Fourier Transform and Mel Filters
To convert the audio frames from the time domain into the frequency domain, a Fourier Transform is used. The transformation breaks down the audio signal into its constituent frequencies, supporting the analysis of sound in a more meaningful way.
Next, we employ Mel filters, a crucial component that simulates human auditory perception. Humans are more adept at discerning differences in lower frequencies than in higher ones. For example, the difference between 1000 Hz and 1100 Hz is more perceptible to us than that between 5000 Hz and 5100 Hz. Mel filters, therefore, help our ASR system to align more closely with human hearing capabilities. If n
Mel filters are utilized, the frequency domain representation is processed through these filters to yield n
Mel features.
Log Mel Features
After obtaining the Mel features for each audio frame, we take the logarithm of these values to produce log Mel features.

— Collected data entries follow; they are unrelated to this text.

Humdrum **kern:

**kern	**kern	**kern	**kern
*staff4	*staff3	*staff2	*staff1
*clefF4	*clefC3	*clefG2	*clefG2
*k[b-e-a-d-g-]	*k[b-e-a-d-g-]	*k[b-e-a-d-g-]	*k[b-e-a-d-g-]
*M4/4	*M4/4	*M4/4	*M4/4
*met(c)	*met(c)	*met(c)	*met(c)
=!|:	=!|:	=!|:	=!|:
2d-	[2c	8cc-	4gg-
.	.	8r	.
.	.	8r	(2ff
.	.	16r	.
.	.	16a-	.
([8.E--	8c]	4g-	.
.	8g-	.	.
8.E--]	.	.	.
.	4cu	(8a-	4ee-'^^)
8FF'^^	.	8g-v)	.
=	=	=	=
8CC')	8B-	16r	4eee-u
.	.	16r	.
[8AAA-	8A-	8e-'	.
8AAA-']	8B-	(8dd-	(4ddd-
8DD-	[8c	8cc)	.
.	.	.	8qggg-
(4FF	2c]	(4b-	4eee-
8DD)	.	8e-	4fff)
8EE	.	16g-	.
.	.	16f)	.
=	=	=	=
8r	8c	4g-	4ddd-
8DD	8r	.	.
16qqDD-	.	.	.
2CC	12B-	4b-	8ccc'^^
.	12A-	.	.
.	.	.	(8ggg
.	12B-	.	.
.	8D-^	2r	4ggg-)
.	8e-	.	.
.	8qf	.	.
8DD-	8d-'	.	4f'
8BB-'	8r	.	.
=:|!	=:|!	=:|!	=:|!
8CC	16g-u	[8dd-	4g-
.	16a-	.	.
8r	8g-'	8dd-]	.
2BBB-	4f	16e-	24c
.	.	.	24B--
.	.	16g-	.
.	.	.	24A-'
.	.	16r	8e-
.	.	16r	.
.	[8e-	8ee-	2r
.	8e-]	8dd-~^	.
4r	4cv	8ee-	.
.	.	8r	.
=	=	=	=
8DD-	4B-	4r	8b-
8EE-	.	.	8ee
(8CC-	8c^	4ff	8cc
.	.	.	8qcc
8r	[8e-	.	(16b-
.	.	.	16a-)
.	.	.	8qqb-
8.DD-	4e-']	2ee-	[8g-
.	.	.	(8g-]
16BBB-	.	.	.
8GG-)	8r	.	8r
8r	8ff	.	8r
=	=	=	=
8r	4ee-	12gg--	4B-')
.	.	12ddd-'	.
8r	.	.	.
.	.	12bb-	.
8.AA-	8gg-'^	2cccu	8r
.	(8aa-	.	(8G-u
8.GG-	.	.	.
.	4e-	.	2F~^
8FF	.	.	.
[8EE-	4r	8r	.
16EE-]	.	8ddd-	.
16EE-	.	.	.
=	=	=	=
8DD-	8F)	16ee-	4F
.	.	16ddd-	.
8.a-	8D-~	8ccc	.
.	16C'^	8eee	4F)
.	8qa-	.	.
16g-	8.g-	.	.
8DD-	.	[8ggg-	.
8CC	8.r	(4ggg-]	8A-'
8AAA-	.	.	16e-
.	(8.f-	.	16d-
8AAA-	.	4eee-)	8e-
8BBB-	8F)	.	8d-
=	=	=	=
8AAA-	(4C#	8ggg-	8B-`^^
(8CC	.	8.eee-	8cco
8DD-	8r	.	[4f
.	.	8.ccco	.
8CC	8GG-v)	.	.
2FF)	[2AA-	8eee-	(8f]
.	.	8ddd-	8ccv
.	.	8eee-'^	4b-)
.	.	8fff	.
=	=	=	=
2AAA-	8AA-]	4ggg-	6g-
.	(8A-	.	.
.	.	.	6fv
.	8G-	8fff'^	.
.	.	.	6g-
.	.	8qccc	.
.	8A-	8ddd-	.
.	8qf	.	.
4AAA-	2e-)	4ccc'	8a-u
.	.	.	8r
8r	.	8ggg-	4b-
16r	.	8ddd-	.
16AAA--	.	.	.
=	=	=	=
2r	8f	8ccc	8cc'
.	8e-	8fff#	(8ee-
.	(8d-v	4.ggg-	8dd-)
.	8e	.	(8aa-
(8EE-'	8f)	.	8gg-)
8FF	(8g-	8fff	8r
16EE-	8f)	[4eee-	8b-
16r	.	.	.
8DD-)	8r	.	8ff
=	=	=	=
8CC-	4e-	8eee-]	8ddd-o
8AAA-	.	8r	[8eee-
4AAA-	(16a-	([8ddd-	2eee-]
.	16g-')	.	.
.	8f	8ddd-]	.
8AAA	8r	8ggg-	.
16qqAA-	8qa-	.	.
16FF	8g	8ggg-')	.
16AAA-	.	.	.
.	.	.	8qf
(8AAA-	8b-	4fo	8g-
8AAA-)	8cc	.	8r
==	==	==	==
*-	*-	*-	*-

Thus, after processing an audio frame of 25 milliseconds, we end up with log Mel features that are represented as n
-dimensional vectors, with a common practice value of n
being 80.
Building ASR Systems
Once we have extracted the log Mel features from the audio frames, the following two paradigms can be adopted to build the ASR system:
Modularized ASR Systems: This approach comprises several components, such as an acoustic model, language model, and pronunciation model. Each of these components works together to create the overall ASR system.
End-to-End ASR Systems: In contrast, this method utilizes a single neural network to directly perform automatic speech recognition, streamlining the process and simplifying system architecture.
Keywords
- Automatic Speech Recognition (ASR)
- Audio Signal
- Transcript
- Features Extraction
- Frame Window
- Frame Shift
- Fourier Transform
- Mel Filters
- Log Mel Features
- Modularized ASR System
- End-to-End ASR System
FAQ
What is an Automatic Speech Recognition (ASR) system?
An ASR system converts spoken language into text by processing audio input and generating a transcript as output.
What are the key parameters in audio frame processing?
The key parameters are Frame Window, which determines the duration of each frame, and Frame Shift, which defines the overlap between the frames.
What role does the Fourier Transform play in ASR?
The Fourier Transform helps to convert audio signals from the time domain to the frequency domain, breaking down the audio into its constituent frequencies.
How do Mel filters contribute to the ASR process?
Mel filters simulate human hearing sensitivity, allowing the ASR system to better recognize differences in sound frequencies, particularly at lower frequencies.
What are the two main paradigms for building ASR systems?
The two paradigms are Modularized ASR Systems, which use multiple components, and End-to-End ASR Systems, which rely on a single neural network for recognition.